La crisis económica está alentando los populismos. Unos movimientos diversos que se mecen en los extremos, cuyo alimento es el descontento y la crítica destructiva, y que engordan con el dicho “cuanto peor, mejor”.

Surgieron movimientos populistas de izquierda, cuya característica era hablar del “pueblo”, con una división: “arriba y abajo”. Los de arriba eran la casta (afirmación exitosa de Podemos) que eran los corruptos y malvados (en algunos casos no les faltaba la razón).

El problema es que cuando la ciudadanía ya ha agotado su cupo de “malvados”, y siguen teniendo problemas, y sigue habiendo crisis, y siguen con miedo e incertidumbre, vuelven la vista a otro lado. Entonces surge el populismo de derechas que también habla del “pueblo”, pero con una división diferente: “los de fuera y los de dentro”. Los de fuera son los inmigrantes, negros, musulmanes, enemigos del bienestar, los que nos roban, los que se llevan las subvenciones, los que aquí no caben.

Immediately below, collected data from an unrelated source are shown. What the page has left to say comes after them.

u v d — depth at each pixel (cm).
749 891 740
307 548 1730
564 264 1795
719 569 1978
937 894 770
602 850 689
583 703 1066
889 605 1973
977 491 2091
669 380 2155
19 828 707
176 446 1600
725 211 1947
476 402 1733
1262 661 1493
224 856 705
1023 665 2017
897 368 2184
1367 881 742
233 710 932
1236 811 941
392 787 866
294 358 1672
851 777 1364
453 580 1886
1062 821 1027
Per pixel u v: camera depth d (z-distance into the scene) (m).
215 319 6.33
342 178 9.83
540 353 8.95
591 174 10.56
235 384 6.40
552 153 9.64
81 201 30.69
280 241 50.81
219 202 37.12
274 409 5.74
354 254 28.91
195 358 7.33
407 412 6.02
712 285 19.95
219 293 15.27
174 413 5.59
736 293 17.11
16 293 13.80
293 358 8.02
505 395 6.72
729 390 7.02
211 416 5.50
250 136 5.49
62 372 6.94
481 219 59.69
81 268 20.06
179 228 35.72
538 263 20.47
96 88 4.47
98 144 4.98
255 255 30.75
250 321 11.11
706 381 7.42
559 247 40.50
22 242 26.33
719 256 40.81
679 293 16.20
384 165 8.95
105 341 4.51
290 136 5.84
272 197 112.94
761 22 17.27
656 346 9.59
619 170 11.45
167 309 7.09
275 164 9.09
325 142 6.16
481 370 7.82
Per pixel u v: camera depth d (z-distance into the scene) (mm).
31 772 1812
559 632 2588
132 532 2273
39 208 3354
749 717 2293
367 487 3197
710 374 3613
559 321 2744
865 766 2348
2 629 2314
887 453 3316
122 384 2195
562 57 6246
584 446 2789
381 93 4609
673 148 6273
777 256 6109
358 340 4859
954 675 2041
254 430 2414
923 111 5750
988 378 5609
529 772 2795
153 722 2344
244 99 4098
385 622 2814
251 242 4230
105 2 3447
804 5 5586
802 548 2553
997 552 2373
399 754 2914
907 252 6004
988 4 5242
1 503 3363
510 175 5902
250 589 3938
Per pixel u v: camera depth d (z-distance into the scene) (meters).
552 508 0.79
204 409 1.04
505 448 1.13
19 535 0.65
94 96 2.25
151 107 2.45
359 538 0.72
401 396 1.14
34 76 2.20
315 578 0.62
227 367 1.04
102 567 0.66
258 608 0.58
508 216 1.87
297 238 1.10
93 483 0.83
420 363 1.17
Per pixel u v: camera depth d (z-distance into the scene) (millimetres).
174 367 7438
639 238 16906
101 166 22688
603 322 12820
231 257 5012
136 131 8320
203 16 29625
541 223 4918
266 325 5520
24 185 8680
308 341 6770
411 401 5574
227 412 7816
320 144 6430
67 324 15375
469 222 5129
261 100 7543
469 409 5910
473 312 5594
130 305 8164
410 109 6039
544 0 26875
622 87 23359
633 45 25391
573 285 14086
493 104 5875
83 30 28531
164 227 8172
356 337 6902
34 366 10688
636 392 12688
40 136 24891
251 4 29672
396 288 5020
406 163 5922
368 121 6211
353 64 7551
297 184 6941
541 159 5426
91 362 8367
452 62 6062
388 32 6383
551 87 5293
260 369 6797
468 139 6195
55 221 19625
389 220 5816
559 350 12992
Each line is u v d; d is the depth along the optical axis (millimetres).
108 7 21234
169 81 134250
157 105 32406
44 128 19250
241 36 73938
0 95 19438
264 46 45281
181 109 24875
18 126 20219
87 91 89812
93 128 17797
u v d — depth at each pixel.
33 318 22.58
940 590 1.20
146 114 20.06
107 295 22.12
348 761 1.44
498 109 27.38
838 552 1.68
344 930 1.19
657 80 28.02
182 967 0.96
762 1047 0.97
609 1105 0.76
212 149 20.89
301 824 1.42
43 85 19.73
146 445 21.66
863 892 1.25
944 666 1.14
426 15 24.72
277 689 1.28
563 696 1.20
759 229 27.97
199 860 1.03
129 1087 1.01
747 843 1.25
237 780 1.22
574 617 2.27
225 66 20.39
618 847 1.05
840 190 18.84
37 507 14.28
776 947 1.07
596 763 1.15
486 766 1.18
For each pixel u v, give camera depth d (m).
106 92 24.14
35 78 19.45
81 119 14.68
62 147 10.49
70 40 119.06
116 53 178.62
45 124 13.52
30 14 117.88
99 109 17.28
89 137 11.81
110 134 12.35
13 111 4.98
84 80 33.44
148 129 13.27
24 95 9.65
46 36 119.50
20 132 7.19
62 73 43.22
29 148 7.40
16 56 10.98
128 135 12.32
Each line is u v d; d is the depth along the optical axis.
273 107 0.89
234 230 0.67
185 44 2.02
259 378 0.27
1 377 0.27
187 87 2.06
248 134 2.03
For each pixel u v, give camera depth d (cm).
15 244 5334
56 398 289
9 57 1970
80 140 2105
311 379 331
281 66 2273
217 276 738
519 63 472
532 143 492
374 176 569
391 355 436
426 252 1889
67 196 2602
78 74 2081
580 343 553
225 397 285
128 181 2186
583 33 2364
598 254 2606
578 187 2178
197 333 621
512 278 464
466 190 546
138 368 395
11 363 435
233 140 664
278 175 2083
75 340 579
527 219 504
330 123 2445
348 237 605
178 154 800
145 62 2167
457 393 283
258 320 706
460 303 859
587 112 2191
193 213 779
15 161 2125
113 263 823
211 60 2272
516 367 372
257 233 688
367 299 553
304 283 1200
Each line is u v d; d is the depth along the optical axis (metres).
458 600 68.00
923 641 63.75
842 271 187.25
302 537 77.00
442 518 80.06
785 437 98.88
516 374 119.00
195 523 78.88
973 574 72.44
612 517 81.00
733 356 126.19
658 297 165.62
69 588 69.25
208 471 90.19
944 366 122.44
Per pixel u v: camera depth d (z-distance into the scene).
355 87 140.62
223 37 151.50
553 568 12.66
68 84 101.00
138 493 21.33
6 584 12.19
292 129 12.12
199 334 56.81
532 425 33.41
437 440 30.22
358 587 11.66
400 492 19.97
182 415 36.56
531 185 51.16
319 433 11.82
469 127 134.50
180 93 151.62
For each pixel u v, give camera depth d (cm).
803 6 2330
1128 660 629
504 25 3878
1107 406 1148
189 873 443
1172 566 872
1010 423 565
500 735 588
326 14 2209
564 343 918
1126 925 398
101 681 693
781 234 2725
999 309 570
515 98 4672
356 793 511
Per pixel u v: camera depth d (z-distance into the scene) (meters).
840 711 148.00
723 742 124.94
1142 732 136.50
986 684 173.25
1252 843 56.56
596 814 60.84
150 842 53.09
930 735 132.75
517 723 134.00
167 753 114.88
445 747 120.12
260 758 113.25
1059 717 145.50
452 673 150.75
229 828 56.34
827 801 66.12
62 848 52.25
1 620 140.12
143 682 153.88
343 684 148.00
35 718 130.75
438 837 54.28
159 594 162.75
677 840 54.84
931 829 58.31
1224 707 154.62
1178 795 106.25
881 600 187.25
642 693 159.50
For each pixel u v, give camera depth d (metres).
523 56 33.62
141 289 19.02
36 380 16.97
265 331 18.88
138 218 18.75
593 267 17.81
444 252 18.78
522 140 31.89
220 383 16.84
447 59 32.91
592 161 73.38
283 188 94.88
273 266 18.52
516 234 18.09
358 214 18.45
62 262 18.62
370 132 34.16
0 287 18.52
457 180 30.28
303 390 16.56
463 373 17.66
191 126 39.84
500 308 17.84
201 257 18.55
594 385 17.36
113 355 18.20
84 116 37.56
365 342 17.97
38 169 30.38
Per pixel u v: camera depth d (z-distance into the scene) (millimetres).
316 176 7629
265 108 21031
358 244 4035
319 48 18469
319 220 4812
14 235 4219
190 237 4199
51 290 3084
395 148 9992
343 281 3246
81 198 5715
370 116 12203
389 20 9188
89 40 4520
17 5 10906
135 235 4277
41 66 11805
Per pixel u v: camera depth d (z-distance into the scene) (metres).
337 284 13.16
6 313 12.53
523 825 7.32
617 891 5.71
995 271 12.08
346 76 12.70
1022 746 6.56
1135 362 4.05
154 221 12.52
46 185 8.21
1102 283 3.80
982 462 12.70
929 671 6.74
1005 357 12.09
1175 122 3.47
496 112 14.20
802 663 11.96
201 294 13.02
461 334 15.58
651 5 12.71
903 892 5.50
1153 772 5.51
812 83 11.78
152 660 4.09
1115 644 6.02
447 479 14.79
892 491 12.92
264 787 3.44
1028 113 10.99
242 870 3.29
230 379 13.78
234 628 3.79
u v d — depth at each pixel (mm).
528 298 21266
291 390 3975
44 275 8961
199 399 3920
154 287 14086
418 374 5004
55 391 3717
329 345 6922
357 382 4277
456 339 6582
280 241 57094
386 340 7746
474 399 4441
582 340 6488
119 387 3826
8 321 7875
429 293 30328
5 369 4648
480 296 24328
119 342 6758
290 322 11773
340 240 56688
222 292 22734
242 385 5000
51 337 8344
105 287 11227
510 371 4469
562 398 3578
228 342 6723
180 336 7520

O ellos o nosotros.

Y eso es más fácil de entender. Por dos razones: una, porque en el fondo, a todos les gustaría “llegar a arriba”, ser de los triunfadores, que le tocara la lotería de navidad, ser rico, hacer posible sus sueños. Escalar, aunque sea robando o engañando, tiene mérito (o eso piensan de Trump, por ejemplo). Ahora bien, nadie quiere ser de los pobres, como dice Adela Cortina, la aporofobia está instalada en nuestro adn moral.

Segunda razón, porque es más fácil que un trabajador pobre, al que le asfixia la crisis, conviva en su barrio con un negro o musulmán que con Rodrigo Rato (por poner de ejemplo). Es decir, el competidor directo es el “otro”.

Europa está desgarrándose por la codicia propiciada por los “de arriba”, por una casta económica y política que ha permitido la desregulación, la codicia, la falta de política, la desigualdad galopante. Pero la guerra, cuerpo a cuerpo, se abre entre iguales, entre los que disputan el mismo trozo de pan.

Triste, pero eso lo ha vivido ya Europa, ¿o no se acuerda?.